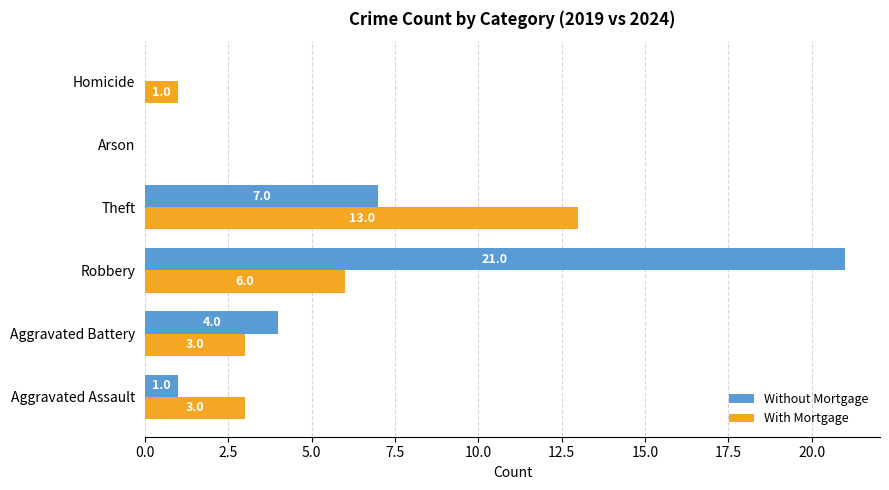

What are all the series names shown in the legend?

Without Mortgage, With Mortgage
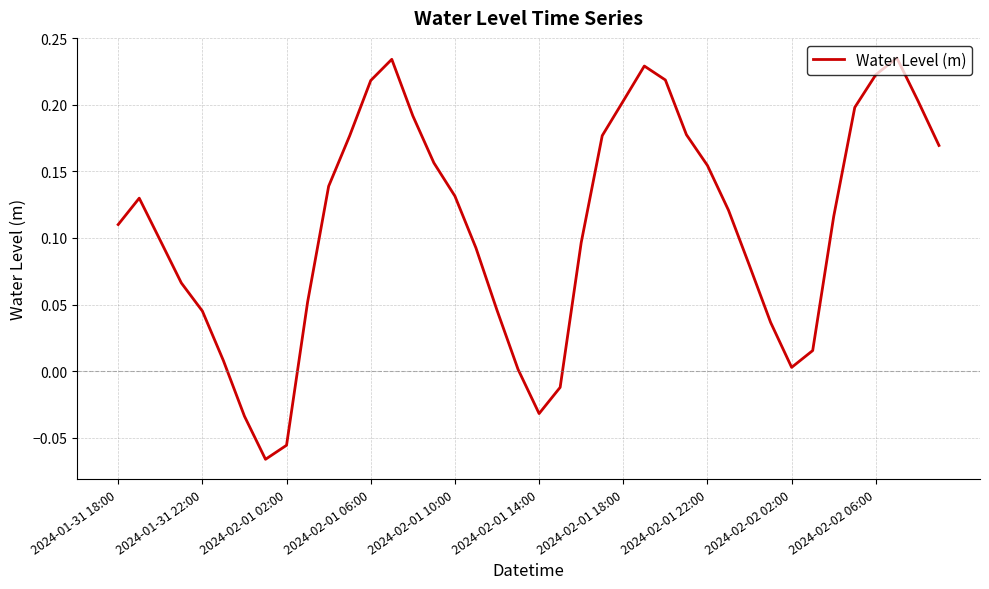

How many lines are shown in the chart?

1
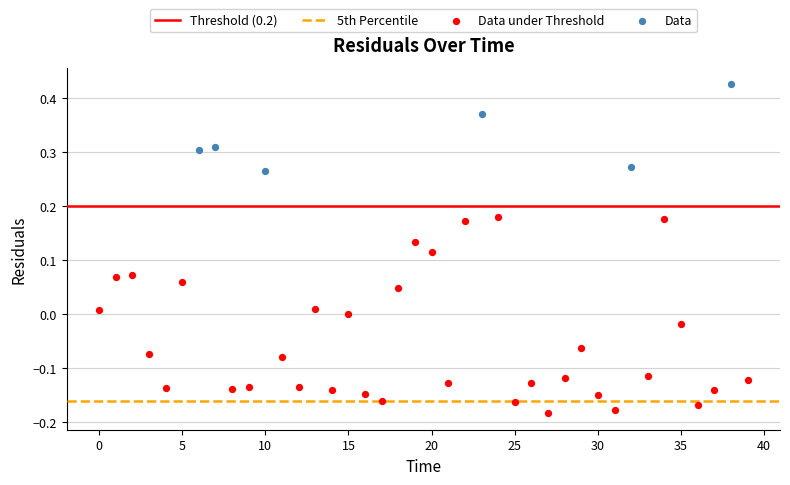

Which series reaches the minimum Y coordinate?

Data under Threshold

──────────────────────────────

• **INSTRUCTIONS TO FOLLOW**:
Put the data above into a JSON list of strings, one string per line, skipping blank lines. Leave the pictures out.

• **TASK RESPONSE**:
[
  "What are all the series names shown in the legend?",
  "Without Mortgage, With Mortgage",
  "How many lines are shown in the chart?",
  "1",
  "Which series reaches the minimum Y coordinate?",
  "Data under Threshold"
]